Autoficção biográfica futurística
Beatriz Lemos ainda destaca a relação da ficção especulativa produzida por Jota Mombaça com uma noção de autoficção biográfica, já que está situada em um contexto de futuro. “Ela descreve muito bem esse ambiente, esses seres a partir de si, como essas pessoas vivem nesse mundo distópico. E ainda detalha como esse mundo atua: por meio de bombas, sirenes, corpos com sensores táteis. E, por fim, ela, como personagem, vai se fundindo à terra”, explica.
“Com todos os sentidos permeados pela terra, mas sem ainda ser capaz de perceber onde estava, tentava com todas as forças captar sinais, frequências e informações sobre aquela explosão em pleno mar. Em pleno mar!!!”, escreve Jota, imaginando a instalação futura de grandes sociedades humanas em alto mar. “Lá, onde as bases do Cistema foram abrigar-se das investidas da terra. O custo da suposta estabilidade dessas bases tinha sido precisamente a esterilização radical da vida marinha. O fundamentalismo cisgênero lia como ameaça toda forma de vida que não se resumisse ao seu projeto de mundo”.
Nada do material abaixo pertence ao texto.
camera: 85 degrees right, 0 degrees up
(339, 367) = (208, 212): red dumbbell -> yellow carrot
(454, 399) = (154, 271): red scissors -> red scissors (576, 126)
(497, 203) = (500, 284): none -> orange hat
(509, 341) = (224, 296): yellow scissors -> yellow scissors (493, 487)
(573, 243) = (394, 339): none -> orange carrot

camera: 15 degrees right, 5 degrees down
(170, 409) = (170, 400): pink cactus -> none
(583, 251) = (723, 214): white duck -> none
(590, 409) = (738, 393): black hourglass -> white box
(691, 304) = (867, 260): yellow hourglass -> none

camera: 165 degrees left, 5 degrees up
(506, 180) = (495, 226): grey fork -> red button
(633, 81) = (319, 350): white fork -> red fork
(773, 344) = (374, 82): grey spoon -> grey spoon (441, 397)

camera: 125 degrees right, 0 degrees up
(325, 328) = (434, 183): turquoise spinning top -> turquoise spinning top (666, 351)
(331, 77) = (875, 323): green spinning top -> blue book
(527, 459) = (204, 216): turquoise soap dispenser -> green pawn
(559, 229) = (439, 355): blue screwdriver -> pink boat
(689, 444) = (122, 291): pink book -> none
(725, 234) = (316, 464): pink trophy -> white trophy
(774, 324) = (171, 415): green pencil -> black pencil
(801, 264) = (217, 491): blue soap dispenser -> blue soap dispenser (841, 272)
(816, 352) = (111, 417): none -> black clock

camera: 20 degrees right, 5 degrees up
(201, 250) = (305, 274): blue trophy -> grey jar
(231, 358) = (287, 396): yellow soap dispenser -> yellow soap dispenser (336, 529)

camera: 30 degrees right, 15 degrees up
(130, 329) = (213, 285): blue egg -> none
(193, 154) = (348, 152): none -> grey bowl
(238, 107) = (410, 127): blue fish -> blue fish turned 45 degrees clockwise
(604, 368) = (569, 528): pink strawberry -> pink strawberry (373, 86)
Diante disso, Jota Mombaça escreve sobre um processo de paralisia atrelado à interrupção da existência de um corpo dissidente na sociedade imaginada. Trata-se, segundo Beatriz Lemos, de uma reação à violência dos olhares, da rejeição e do desafeto. “Ainda mais em uma situação em que a nossa existência não é tolerada ao outro. Sanar a paralisia, portanto, é ir sentindo o corpo, ir deixando o espaço de opressão, percebendo cada elemento do corpo de novo, como uma nova primeira vez”, sugere, retomando imagens de “O Nascimento de Urana”.